On November 4th The International Union for Pure and Applied Physics (IUPAP) officially announced that elements 110, 111 and 112 are to be known officially as darmstadtium (Ds), roentgenium (Rg) and copernicium (Cn). The names come from the German city of Darmstadt where several new elements have been artificially created; Wilhelm Konrad Roentgenm, the discoverer of X-rays; and the astronomer Nicholas Copernicus who was one of the first to propose the heliocentric model of the solar system. Of the three names it is the last one that has caused the most controversy. Apart from honouring a great scientist it was chosen because the structure of the atom broadly speaking resembles that of a miniature solar system in which the nucleus plays the role of the sun and the electrons behave as the planets do, an idea that originated with the work of Rutherford incidentally. Except that electrons don’t quite orbit the nucleus. One of the major discoveries to emerge from the application of quantum mechanics to the study of the atom has been the realisation that electrons do not follow planetary-like orbits around the nucleus. The electrons behave as much as diffuse waves as they do as particles, and as such they exist everywhere at once within so-called orbitals. The change in wording from ‘orbit’ to ‘orbital’ is a little unfortunate since it does not begin to convey the enormous conceptual change from Rutherford’s solar system model to the quantum model.
Another controversial aspect of all the synthetic elements, that lie beyond the old boundaries of the periodic table, or elements 1 to 92, is that they are radioactive and mostly very short lived which leads most people to think that making them is an enormous waste of time and resources. But such a view is a little short sighted. Some of these elements have found important applications. Take element 95 or americium for example. It has managed to find its way into every modern household as a vital component of smoke detectors.

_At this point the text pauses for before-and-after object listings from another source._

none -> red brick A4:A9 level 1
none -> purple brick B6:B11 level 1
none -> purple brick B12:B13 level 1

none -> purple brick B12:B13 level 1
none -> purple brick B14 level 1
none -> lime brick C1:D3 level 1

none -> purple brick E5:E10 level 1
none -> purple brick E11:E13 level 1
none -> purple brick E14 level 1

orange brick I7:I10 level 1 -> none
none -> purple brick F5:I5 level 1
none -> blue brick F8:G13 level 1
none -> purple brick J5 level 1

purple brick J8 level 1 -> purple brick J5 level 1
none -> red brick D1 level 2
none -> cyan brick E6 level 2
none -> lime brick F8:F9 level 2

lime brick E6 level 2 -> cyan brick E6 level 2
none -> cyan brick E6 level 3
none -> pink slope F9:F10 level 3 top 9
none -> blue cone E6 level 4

Or consider the element technetium, which has a far lower atomic number of 43 but which was first discovered in Palermo, Sicily in 1937 after being artificially created in a cyclotron machine in Berkeley, California. Over the subsequent years technetium has found its way into every major hospital in the world and is used in a plethora of medical scanning procedures as well as for treating various medical conditions. It was later found that technetium occurs naturally on earth but in absolutely minute amounts. This happens because technetium is a bi-product of the natural decay of uranium and also because it is a bi-product in the operation of nuclear reactors. The second of these sources provides macroscopic amounts of technetium, which allow scientists to study the chemistry of the element in great detail and to make many new and medically useful compounds. There have been entire conferences devoted to the chemistry and uses of technetium.
Nobody has yet found the means of producing macroscopic amounts of the most recently named elements, and they probably won’t, but their formation provides chemists and physicists with an excellent opportunity to refine theories on nuclei and atoms and new techniques with which to experiment upon them. Almost of matter is made of the elements and that’s why the elements really matter to us, even the more exotic ones.